Women & Peace : Four Reports for Inspiration
Want to dig deeper for good data and stories? Here’s a selection of three general reports that will get you started, as well as one exploring how gender and peace also intersect with the climate crisis.
In December, we are putting the focus on peace (and security). We have for you some data around women’s representation in international peace talks, but also an interview to better understand the underrated role they play in peacebuilding. To help you go even further in your search for relevant and new angles, here are four reports that are rich in data and case studies, including one on how gender and peace also intersect with the climate crisis.
In 2000, the UN’s Security Council adopted a landmark resolution on women, peace and security: resolution 1325, also known as UNSCR 1325. How far did women’s representation in the security and foreign policy field advance since then? In its third edition, the SHEcurity Index tracks the developments, progress and sometimes lack thereof, with data from 105 countries (including EU member states and the G20) that have adopted a 1325 national action plan. It takes a look at six areas: “Politics”, “Diplomacy”, “Military”, “Police”, “International Missions”, and “Arms Manufacturers”.
Created as an annual check-up on the implementation of the UN’s resolution 1325, this report gives an overview of the progress and setbacks on women, peace and security. This year, it focuses on how misogyny and authoritarianism combined lead to an increase in gender-based violence and discrimination. It provides observations, figures and specific and recent examples from different parts of the world.
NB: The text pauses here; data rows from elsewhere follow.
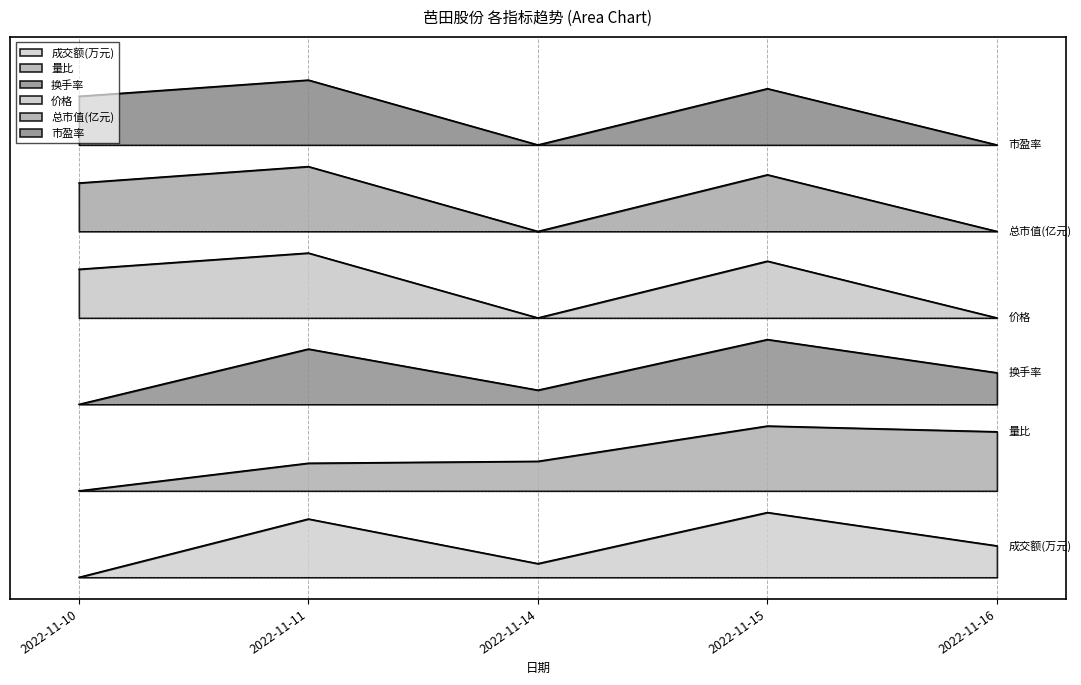

True or false: 量比 and 市盈率 cross at least once.

False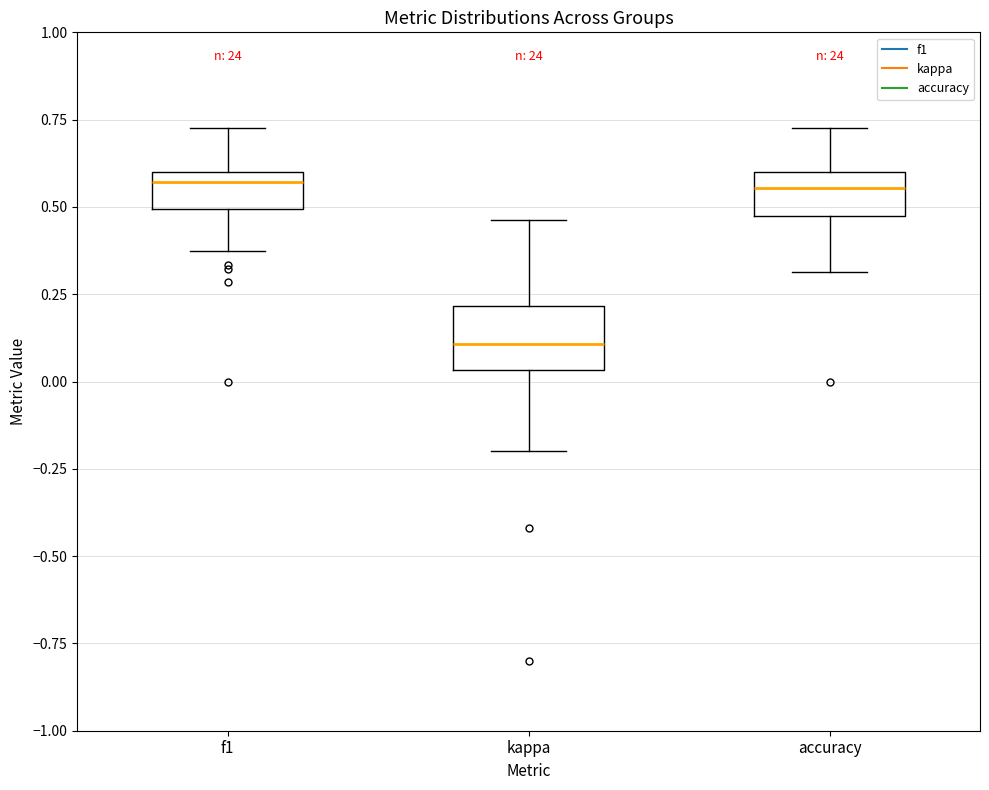

Reading left to right, read every box against the y-axis: the position of its median line, the range the box covers, and the ends of its whiskers. The values are not printed on the chart, so give them approximately, as read against the axis.

f1: median 0.55, box 0.50 to 0.60, whiskers 0.35 to 0.75
kappa: median 0.10, box 0.05 to 0.20, whiskers -0.20 to 0.45
accuracy: median 0.55, box 0.50 to 0.60, whiskers 0.30 to 0.75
For the past three years, the Georgetown Institute for Women, Peace and Security has been publishing yearly snapshots of where we’re at globally when it comes to women’s status and empowerment. In its latest Women, Peace and Security Index report, the institute notes that the COVID pandemic has clearly exacerbated existing inequalities and threats to safety. More than just a ranking of countries, the publication breaks it all down, giving detailed insights, which makes this study a gold mine for any journalist in search of relevant story ideas.
A not-so-common angle in the news is one at the intersection between climate, gender and conflict. Also a Georgetown Institute work, this report connects the dots, providing background information and examples from the ground. It also includes case studies of how women “are actively addressing highly localized climate-conflict risks and natural resource-related conflicts in their daily lives and communities” in Columbia, Sudan and Nepal.